WHAT THE EXERCISE ASKS:
From the records below, please repeat exactly the line that has "Beispielsweise hatte eine", the line that has "## E-Commerce", and every line between them, and nothing else.
--------------------------------
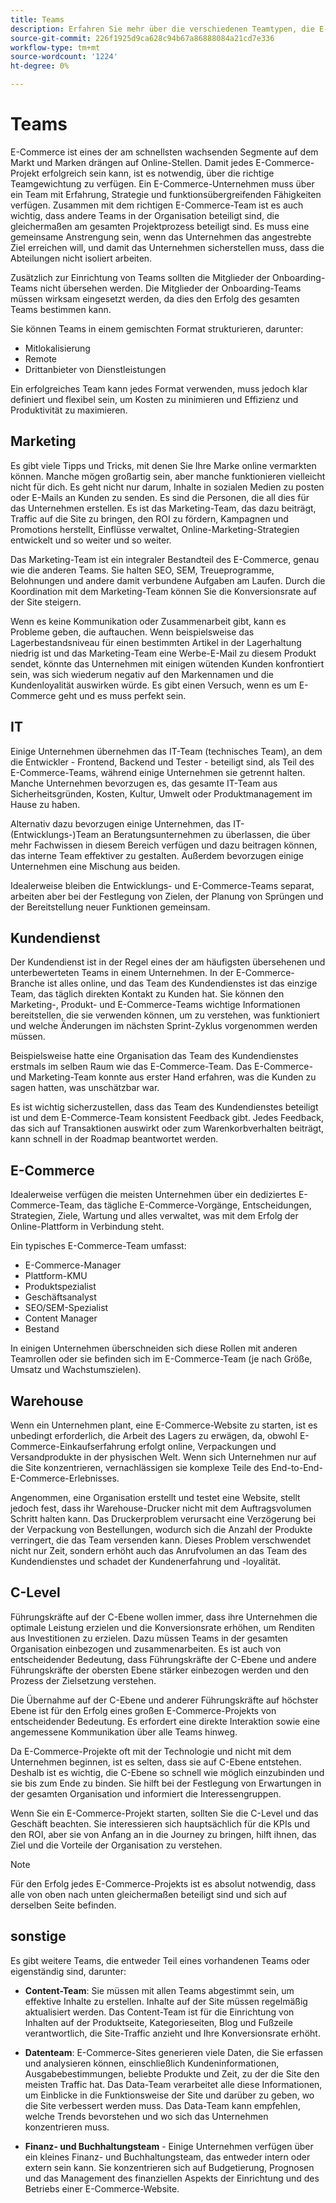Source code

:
 ```yaml
---
title: Teams
description: Erfahren Sie mehr über die verschiedenen Teamtypen, die E-Commerce-Projekte zum Erfolg führen.
source-git-commit: 226f1925d9ca628c94b67a86888084a21cd7e336
workflow-type: tm+mt
source-wordcount: '1224'
ht-degree: 0%

---
```



# Teams

E-Commerce ist eines der am schnellsten wachsenden Segmente auf dem Markt und Marken drängen auf Online-Stellen. Damit jedes E-Commerce-Projekt erfolgreich sein kann, ist es notwendig, über die richtige Teamgewichtung zu verfügen. Ein E-Commerce-Unternehmen muss über ein Team mit Erfahrung, Strategie und funktionsübergreifenden Fähigkeiten verfügen. Zusammen mit dem richtigen E-Commerce-Team ist es auch wichtig, dass andere Teams in der Organisation beteiligt sind, die gleichermaßen am gesamten Projektprozess beteiligt sind. Es muss eine gemeinsame Anstrengung sein, wenn das Unternehmen das angestrebte Ziel erreichen will, und damit das Unternehmen sicherstellen muss, dass die Abteilungen nicht isoliert arbeiten.

Zusätzlich zur Einrichtung von Teams sollten die Mitglieder der Onboarding-Teams nicht übersehen werden. Die Mitglieder der Onboarding-Teams müssen wirksam eingesetzt werden, da dies den Erfolg des gesamten Teams bestimmen kann.

Sie können Teams in einem gemischten Format strukturieren, darunter:

- Mitlokalisierung
- Remote
- Drittanbieter von Dienstleistungen

Ein erfolgreiches Team kann jedes Format verwenden, muss jedoch klar definiert und flexibel sein, um Kosten zu minimieren und Effizienz und Produktivität zu maximieren.

## Marketing

Es gibt viele Tipps und Tricks, mit denen Sie Ihre Marke online vermarkten können. Manche mögen großartig sein, aber manche funktionieren vielleicht nicht für dich. Es geht nicht nur darum, Inhalte in sozialen Medien zu posten oder E-Mails an Kunden zu senden. Es sind die Personen, die all dies für das Unternehmen erstellen. Es ist das Marketing-Team, das dazu beiträgt, Traffic auf die Site zu bringen, den ROI zu fördern, Kampagnen und Promotions herstellt, Einflüsse verwaltet, Online-Marketing-Strategien entwickelt und so weiter und so weiter.

Das Marketing-Team ist ein integraler Bestandteil des E-Commerce, genau wie die anderen Teams. Sie halten SEO, SEM, Treueprogramme, Belohnungen und andere damit verbundene Aufgaben am Laufen. Durch die Koordination mit dem Marketing-Team können Sie die Konversionsrate auf der Site steigern.

Wenn es keine Kommunikation oder Zusammenarbeit gibt, kann es Probleme geben, die auftauchen. Wenn beispielsweise das Lagerbestandsniveau für einen bestimmten Artikel in der Lagerhaltung niedrig ist und das Marketing-Team eine Werbe-E-Mail zu diesem Produkt sendet, könnte das Unternehmen mit einigen wütenden Kunden konfrontiert sein, was sich wiederum negativ auf den Markennamen und die Kundenloyalität auswirken würde. Es gibt einen Versuch, wenn es um E-Commerce geht und es muss perfekt sein.

## IT

Einige Unternehmen übernehmen das IT-Team (technisches Team), an dem die Entwickler - Frontend, Backend und Tester - beteiligt sind, als Teil des E-Commerce-Teams, während einige Unternehmen sie getrennt halten. Manche Unternehmen bevorzugen es, das gesamte IT-Team aus Sicherheitsgründen, Kosten, Kultur, Umwelt oder Produktmanagement im Hause zu haben.

Alternativ dazu bevorzugen einige Unternehmen, das IT-(Entwicklungs-)Team an Beratungsunternehmen zu überlassen, die über mehr Fachwissen in diesem Bereich verfügen und dazu beitragen können, das interne Team effektiver zu gestalten. Außerdem bevorzugen einige Unternehmen eine Mischung aus beiden.

Idealerweise bleiben die Entwicklungs- und E-Commerce-Teams separat, arbeiten aber bei der Festlegung von Zielen, der Planung von Sprüngen und der Bereitstellung neuer Funktionen gemeinsam.

## Kundendienst

Der Kundendienst ist in der Regel eines der am häufigsten übersehenen und unterbewerteten Teams in einem Unternehmen. In der E-Commerce-Branche ist alles online, und das Team des Kundendienstes ist das einzige Team, das täglich direkten Kontakt zu Kunden hat. Sie können den Marketing-, Produkt- und E-Commerce-Teams wichtige Informationen bereitstellen, die sie verwenden können, um zu verstehen, was funktioniert und welche Änderungen im nächsten Sprint-Zyklus vorgenommen werden müssen.

Beispielsweise hatte eine Organisation das Team des Kundendienstes erstmals im selben Raum wie das E-Commerce-Team. Das E-Commerce- und Marketing-Team konnte aus erster Hand erfahren, was die Kunden zu sagen hatten, was unschätzbar war.

Es ist wichtig sicherzustellen, dass das Team des Kundendienstes beteiligt ist und dem E-Commerce-Team konsistent Feedback gibt. Jedes Feedback, das sich auf Transaktionen auswirkt oder zum Warenkorbverhalten beiträgt, kann schnell in der Roadmap beantwortet werden.

## E-Commerce

Idealerweise verfügen die meisten Unternehmen über ein dediziertes E-Commerce-Team, das tägliche E-Commerce-Vorgänge, Entscheidungen, Strategien, Ziele, Wartung und alles verwaltet, was mit dem Erfolg der Online-Plattform in Verbindung steht.

Ein typisches E-Commerce-Team umfasst:

- E-Commerce-Manager
- Plattform-KMU
- Produktspezialist
- Geschäftsanalyst
- SEO/SEM-Spezialist
- Content Manager
- Bestand

In einigen Unternehmen überschneiden sich diese Rollen mit anderen Teamrollen oder sie befinden sich im E-Commerce-Team (je nach Größe, Umsatz und Wachstumszielen).

## Warehouse

Wenn ein Unternehmen plant, eine E-Commerce-Website zu starten, ist es unbedingt erforderlich, die Arbeit des Lagers zu erwägen, da, obwohl E-Commerce-Einkaufserfahrung erfolgt online, Verpackungen und Versandprodukte in der physischen Welt. Wenn sich Unternehmen nur auf die Site konzentrieren, vernachlässigen sie komplexe Teile des End-to-End-E-Commerce-Erlebnisses.

Angenommen, eine Organisation erstellt und testet eine Website, stellt jedoch fest, dass ihr Warehouse-Drucker nicht mit dem Auftragsvolumen Schritt halten kann. Das Druckerproblem verursacht eine Verzögerung bei der Verpackung von Bestellungen, wodurch sich die Anzahl der Produkte verringert, die das Team versenden kann. Dieses Problem verschwendet nicht nur Zeit, sondern erhöht auch das Anrufvolumen an das Team des Kundendienstes und schadet der Kundenerfahrung und -loyalität.

## C-Level

Führungskräfte auf der C-Ebene wollen immer, dass ihre Unternehmen die optimale Leistung erzielen und die Konversionsrate erhöhen, um Renditen aus Investitionen zu erzielen. Dazu müssen Teams in der gesamten Organisation einbezogen und zusammenarbeiten. Es ist auch von entscheidender Bedeutung, dass Führungskräfte der C-Ebene und andere Führungskräfte der obersten Ebene stärker einbezogen werden und den Prozess der Zielsetzung verstehen.

Die Übernahme auf der C-Ebene und anderer Führungskräfte auf höchster Ebene ist für den Erfolg eines großen E-Commerce-Projekts von entscheidender Bedeutung. Es erfordert eine direkte Interaktion sowie eine angemessene Kommunikation über alle Teams hinweg.

Da E-Commerce-Projekte oft mit der Technologie und nicht mit dem Unternehmen beginnen, ist es selten, dass sie auf C-Ebene entstehen. Deshalb ist es wichtig, die C-Ebene so schnell wie möglich einzubinden und sie bis zum Ende zu binden. Sie hilft bei der Festlegung von Erwartungen in der gesamten Organisation und informiert die Interessengruppen.

Wenn Sie ein E-Commerce-Projekt starten, sollten Sie die C-Level und das Geschäft beachten. Sie interessieren sich hauptsächlich für die KPIs und den ROI, aber sie von Anfang an in die Journey zu bringen, hilft ihnen, das Ziel und die Vorteile der Organisation zu verstehen.

>[!NOTE]
>
>Für den Erfolg jedes E-Commerce-Projekts ist es absolut notwendig, dass alle von oben nach unten gleichermaßen beteiligt sind und sich auf derselben Seite befinden.

## sonstige

Es gibt weitere Teams, die entweder Teil eines vorhandenen Teams oder eigenständig sind, darunter:

- **Content-Team**: Sie müssen mit allen Teams abgestimmt sein, um effektive Inhalte zu erstellen. Inhalte auf der Site müssen regelmäßig aktualisiert werden. Das Content-Team ist für die Einrichtung von Inhalten auf der Produktseite, Kategorieseiten, Blog und Fußzeile verantwortlich, die Site-Traffic anzieht und Ihre Konversionsrate erhöht.

- **Datenteam**: E-Commerce-Sites generieren viele Daten, die Sie erfassen und analysieren können, einschließlich Kundeninformationen, Ausgabebestimmungen, beliebte Produkte und Zeit, zu der die Site den meisten Traffic hat. Das Data-Team verarbeitet alle diese Informationen, um Einblicke in die Funktionsweise der Site und darüber zu geben, wo die Site verbessert werden muss. Das Data-Team kann empfehlen, welche Trends bevorstehen und wo sich das Unternehmen konzentrieren muss.

- **Finanz- und Buchhaltungsteam** - Einige Unternehmen verfügen über ein kleines Finanz- und Buchhaltungsteam, das entweder intern oder extern sein kann. Sie konzentrieren sich auf Budgetierung, Prognosen und das Management des finanziellen Aspekts der Einrichtung und des Betriebs einer E-Commerce-Website.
--------------------------------
SOLUTION FOR THIS PROBLEM:
Beispielsweise hatte eine Organisation das Team des Kundendienstes erstmals im selben Raum wie das E-Commerce-Team. Das E-Commerce- und Marketing-Team konnte aus erster Hand erfahren, was die Kunden zu sagen hatten, was unschätzbar war.

Es ist wichtig sicherzustellen, dass das Team des Kundendienstes beteiligt ist und dem E-Commerce-Team konsistent Feedback gibt. Jedes Feedback, das sich auf Transaktionen auswirkt oder zum Warenkorbverhalten beiträgt, kann schnell in der Roadmap beantwortet werden.

## E-Commerce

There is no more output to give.